Your objective
Report how many lines in the following entries contain "that". Nothing else should be given.

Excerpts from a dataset
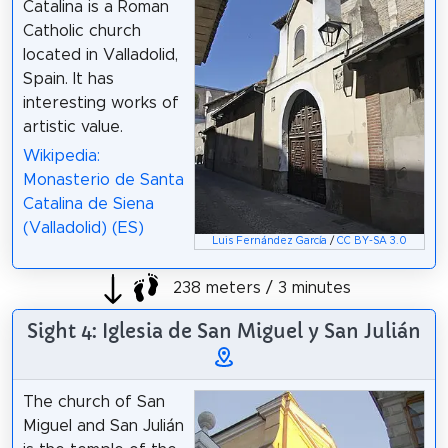
Catalina is a Roman
Catholic church
located in Valladolid,
Spain. It has
interesting works of
artistic value.
Wikipedia:
Monasterio de Santa
Catalina de Siena
(Valladolid) (ES)
Luis Fernández García
/
CC BY-SA 3.0
238 meters / 3 minutes
Sight 4: Iglesia de San Miguel y San Julián
The church of San
Miguel and San Julián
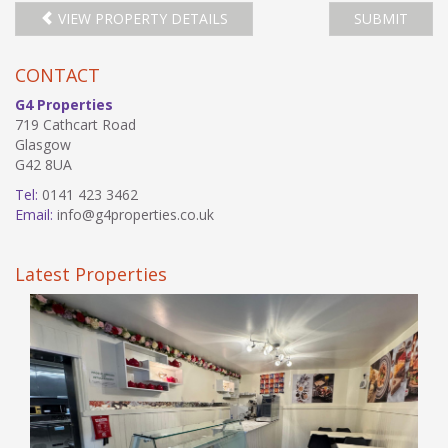
VIEW PROPERTY DETAILS
SUBMIT
CONTACT
G4 Properties
719 Cathcart Road
Glasgow
G42 8UA
Tel:
0141 423 3462
Email:
info@g4properties.co.uk
Latest Properties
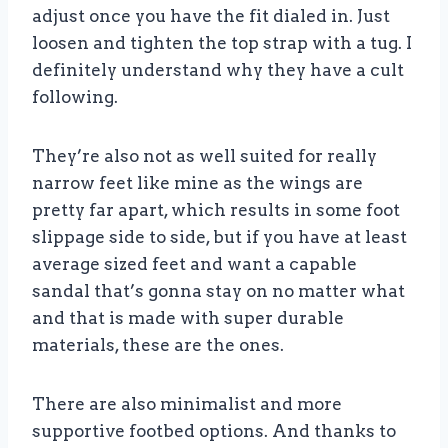
adjust once you have the fit dialed in. Just
loosen and tighten the top strap with a tug. I
definitely understand why they have a cult
following.
They’re also not as well suited for really
narrow feet like mine as the wings are
pretty far apart, which results in some foot
slippage side to side, but if you have at least
average sized feet and want a capable
sandal that’s gonna stay on no matter what
and that is made with super durable
materials, these are the ones.
There are also minimalist and more
supportive footbed options. And thanks to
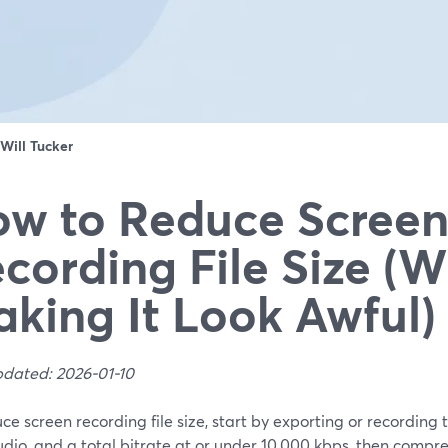
Will Tucker
w to Reduce Scree
cording File Size (W
king It Look Awful)
pdated: 2026-01-10
ce screen recording file size, start by exporting or recording
io, and a total bitrate at or under 10,000 kbps, then compress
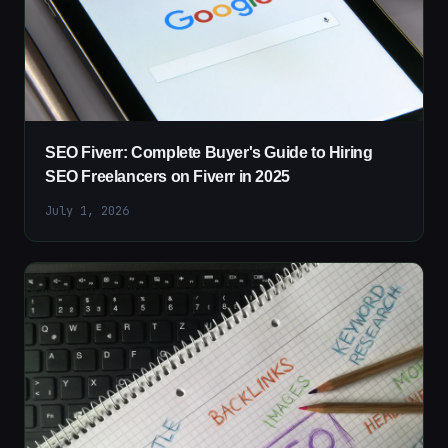
SEO Fiverr: Complete Buyer's Guide to Hiring
SEO Freelancers on Fiverr in 2025
July 1, 2026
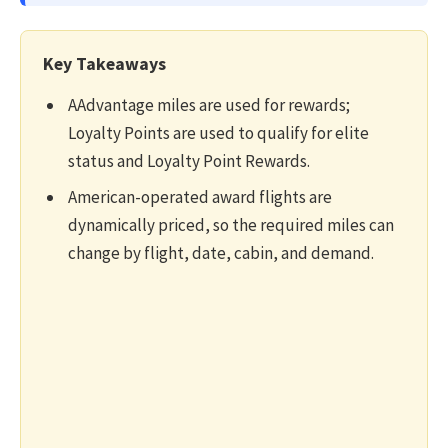
Key Takeaways
AAdvantage miles are used for rewards;
Loyalty Points are used to qualify for elite
status and Loyalty Point Rewards.
American-operated award flights are
dynamically priced, so the required miles can
change by flight, date, cabin, and demand.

Exercise result
2